Dürr Katharina L, Tavraz Neslihan N, Dempski Robert E, Bamberg Ernst, Friedrich Thomas
Technical University of Berlin, Institute of Chemistry, D-10623 Berlin, Germany.
J Biol Chem. 2009 Feb 6;284(6):3842-54. doi: 10.1074/jbc.M808101200. Epub 2008 Dec 8.
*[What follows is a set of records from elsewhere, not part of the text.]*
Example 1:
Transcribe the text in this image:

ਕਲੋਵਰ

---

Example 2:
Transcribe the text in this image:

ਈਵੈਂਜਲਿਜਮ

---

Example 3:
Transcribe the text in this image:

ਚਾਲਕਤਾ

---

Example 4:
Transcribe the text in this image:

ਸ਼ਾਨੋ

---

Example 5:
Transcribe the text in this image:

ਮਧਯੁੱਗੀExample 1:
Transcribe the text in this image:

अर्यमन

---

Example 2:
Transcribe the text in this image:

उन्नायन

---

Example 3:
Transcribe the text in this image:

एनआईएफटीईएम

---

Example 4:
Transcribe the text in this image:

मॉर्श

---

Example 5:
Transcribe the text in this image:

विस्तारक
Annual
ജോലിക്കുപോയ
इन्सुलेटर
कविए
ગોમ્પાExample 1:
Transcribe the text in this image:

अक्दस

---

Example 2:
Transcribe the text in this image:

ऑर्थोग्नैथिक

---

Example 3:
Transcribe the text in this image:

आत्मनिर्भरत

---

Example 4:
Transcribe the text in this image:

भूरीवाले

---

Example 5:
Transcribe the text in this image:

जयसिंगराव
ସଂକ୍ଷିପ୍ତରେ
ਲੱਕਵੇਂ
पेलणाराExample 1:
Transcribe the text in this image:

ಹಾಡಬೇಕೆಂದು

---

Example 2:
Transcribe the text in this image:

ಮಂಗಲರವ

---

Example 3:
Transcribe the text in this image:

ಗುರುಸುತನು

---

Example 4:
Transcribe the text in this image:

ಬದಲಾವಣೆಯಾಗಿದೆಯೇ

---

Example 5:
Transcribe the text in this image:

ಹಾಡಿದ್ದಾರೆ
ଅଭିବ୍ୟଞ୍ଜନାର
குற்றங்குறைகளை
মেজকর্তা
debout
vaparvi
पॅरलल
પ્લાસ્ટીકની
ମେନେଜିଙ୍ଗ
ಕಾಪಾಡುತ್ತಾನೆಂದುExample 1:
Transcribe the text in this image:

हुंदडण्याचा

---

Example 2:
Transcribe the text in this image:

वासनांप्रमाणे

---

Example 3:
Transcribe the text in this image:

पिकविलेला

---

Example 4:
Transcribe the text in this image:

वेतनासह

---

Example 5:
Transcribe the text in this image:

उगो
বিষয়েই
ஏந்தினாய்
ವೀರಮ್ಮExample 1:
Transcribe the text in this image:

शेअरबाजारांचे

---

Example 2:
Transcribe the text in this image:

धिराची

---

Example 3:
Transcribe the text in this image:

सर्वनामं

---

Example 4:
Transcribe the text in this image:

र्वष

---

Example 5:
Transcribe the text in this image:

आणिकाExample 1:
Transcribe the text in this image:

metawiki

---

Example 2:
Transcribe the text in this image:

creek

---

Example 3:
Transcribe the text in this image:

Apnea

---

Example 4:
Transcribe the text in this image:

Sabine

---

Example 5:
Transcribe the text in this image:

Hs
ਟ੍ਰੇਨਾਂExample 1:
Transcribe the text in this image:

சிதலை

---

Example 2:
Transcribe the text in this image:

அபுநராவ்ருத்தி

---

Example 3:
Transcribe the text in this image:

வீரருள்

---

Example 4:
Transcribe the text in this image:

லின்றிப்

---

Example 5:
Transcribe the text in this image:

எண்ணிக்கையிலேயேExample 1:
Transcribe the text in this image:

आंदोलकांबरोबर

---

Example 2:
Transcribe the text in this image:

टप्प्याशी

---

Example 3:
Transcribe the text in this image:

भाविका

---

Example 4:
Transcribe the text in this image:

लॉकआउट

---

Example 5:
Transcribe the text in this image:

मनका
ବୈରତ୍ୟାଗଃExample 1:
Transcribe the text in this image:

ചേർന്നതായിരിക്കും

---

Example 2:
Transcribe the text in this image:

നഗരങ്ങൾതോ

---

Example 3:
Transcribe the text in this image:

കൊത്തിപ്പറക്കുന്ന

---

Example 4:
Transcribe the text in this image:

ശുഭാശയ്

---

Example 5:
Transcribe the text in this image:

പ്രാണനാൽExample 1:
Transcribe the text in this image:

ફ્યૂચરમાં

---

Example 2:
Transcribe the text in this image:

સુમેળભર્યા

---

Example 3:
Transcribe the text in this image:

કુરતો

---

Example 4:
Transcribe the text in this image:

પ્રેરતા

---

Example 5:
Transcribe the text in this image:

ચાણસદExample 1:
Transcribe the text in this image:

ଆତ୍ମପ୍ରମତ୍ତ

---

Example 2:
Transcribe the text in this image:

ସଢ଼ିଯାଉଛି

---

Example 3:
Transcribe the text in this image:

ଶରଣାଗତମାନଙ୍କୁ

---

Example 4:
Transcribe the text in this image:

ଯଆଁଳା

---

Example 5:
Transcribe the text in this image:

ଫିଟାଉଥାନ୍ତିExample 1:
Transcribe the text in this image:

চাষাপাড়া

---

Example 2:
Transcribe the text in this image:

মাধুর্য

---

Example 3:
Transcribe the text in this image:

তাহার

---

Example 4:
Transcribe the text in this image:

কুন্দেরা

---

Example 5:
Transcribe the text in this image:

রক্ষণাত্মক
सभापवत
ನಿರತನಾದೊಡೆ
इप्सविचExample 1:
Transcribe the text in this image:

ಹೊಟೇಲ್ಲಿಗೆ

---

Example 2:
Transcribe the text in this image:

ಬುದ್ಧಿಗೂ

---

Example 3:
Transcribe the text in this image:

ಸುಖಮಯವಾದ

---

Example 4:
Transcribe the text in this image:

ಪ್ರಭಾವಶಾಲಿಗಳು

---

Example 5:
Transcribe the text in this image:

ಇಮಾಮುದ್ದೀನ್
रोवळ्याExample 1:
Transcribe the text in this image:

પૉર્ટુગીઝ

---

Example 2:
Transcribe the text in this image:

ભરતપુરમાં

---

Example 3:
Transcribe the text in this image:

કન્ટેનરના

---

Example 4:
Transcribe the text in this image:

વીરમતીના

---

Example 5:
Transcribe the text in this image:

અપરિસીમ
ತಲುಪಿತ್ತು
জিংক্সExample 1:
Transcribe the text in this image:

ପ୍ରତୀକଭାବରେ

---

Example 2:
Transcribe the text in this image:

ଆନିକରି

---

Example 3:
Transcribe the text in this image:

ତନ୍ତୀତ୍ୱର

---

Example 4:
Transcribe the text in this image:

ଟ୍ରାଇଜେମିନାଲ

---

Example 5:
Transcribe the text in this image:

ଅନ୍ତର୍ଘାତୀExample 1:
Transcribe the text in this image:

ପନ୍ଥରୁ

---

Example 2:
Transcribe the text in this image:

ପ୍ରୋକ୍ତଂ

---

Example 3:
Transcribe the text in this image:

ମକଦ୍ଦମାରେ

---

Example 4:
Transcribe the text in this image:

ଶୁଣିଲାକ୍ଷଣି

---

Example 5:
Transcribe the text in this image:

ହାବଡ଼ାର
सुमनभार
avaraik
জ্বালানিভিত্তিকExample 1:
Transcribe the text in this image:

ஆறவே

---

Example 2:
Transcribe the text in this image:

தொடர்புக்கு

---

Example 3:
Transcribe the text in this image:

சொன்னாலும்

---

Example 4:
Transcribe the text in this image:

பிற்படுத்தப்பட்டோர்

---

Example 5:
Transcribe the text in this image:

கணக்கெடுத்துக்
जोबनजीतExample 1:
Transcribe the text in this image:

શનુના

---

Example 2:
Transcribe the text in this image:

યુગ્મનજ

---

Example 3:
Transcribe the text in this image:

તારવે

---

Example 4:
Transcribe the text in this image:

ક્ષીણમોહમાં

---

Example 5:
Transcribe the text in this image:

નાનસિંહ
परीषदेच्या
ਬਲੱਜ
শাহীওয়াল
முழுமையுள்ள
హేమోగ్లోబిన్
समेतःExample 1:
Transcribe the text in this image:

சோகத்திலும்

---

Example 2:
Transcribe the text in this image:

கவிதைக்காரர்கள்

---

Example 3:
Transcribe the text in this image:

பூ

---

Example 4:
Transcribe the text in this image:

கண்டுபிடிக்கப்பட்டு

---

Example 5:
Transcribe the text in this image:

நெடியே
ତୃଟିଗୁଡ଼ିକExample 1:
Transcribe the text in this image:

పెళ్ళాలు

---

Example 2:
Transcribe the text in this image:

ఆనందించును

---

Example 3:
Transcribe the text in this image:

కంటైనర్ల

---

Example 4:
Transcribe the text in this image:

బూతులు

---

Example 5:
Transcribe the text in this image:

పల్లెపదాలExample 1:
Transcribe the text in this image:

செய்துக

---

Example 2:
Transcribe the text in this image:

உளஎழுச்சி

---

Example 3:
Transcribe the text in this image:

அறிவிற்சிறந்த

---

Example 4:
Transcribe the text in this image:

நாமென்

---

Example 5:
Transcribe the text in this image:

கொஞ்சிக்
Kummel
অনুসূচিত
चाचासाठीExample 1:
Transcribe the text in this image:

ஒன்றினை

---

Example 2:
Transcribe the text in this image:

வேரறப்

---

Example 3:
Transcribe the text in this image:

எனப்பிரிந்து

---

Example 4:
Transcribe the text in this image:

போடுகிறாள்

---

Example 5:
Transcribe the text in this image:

The beta-subunits of Na,K-ATPase and H,K-ATPase have important functions in maturation and plasma membrane targeting of the catalytic alpha-subunit but also modulate the transport activity of the holoenzymes. In this study, we show that tryptophan replacement of two highly conserved tyrosines in the transmembrane domain of both Na,K- and gastric H,K-ATPase beta-subunits resulted in considerable shifts of the voltage-dependent E1P/E2P distributions toward the E1P state as inferred from presteady-state current and voltage clamp fluorometric measurements of tetramethylrhodamine-6-maleimide-labeled ATPases. The shifts in conformational equilibria were accompanied by significant decreases in the apparent affinities for extracellular K+ that were moderate for the Na,K-ATPase beta-(Y39W,Y43W) mutation but much more pronounced for the corresponding H,K-ATPase beta-(Y44W,Y48W) variant. Moreover in the Na,K-ATPase beta-(Y39W,Y43W) mutant, the apparent rate constant for reverse binding of extracellular Na+ and the subsequent E2P-E1P conversion, as determined from transient current kinetics, was significantly accelerated, resulting in enhanced Na+ competition for extracellular K+ binding especially at extremely negative potentials. Analogously the reverse binding of extracellular protons and subsequent E2P-E1P conversion was accelerated by the H,K-ATPase beta-(Y44W,Y48W) mutation, and H+ secretion was strongly impaired. Remarkably tryptophan replacements of residues in the M7 segment of Na,K- and H,K-ATPase alpha-subunits, which are at interacting distance to the beta-tyrosines, resulted in similar E1 shifts, indicating their participation in stabilization of E2. Thus, interactions between selected residues within the transmembrane regions of alpha- and beta-subunits of P2C-type ATPases exert an E2-stabilizing effect, which is of particular importance for efficient H+ pumping by H,K-ATPase under in vivo conditions.
钠钾ATP酶和氢钾ATP酶的β亚基在催化性α亚基的成熟和质膜靶向中具有重要功能,同时也调节全酶的转运活性。在本研究中,我们发现,用色氨酸取代钠钾ATP酶和胃氢钾ATP酶β亚基跨膜结构域中两个高度保守的酪氨酸,导致电压依赖性E1P/E2P分布显著向E1P状态偏移,这是通过对四甲基罗丹明-6-马来酰亚胺标记的ATP酶进行稳态前电流和电压钳荧光测量推断得出的。构象平衡的偏移伴随着细胞外K⁺表观亲和力的显著降低,钠钾ATP酶β-(Y39W,Y43W)突变的这种降低较为适度,而相应的氢钾ATP酶β-(Y44W,Y48W)变体的降低则更为明显。此外,在钠钾ATP酶β-(Y39W,Y43W)突变体中,由瞬态电流动力学测定的细胞外Na⁺反向结合及随后E2P-E1P转化的表观速率常数显著加快,导致Na⁺对细胞外K⁺结合的竞争增强,尤其是在极负电位时。类似地,氢钾ATP酶β-(Y44W,Y48W)突变加速了细胞外质子的反向结合及随后的E2P-E1P转化,并且H⁺分泌受到严重损害。值得注意的是,用色氨酸取代钠钾ATP酶和氢钾ATP酶α亚基M7片段中与β酪氨酸相互作用距离内的残基,导致类似的E1偏移,表明它们参与了E2的稳定。因此,P2C型ATP酶α亚基和β亚基跨膜区域内选定残基之间的相互作用发挥了E2稳定作用,这对于体内条件下氢钾ATP酶高效泵出H⁺尤为重要。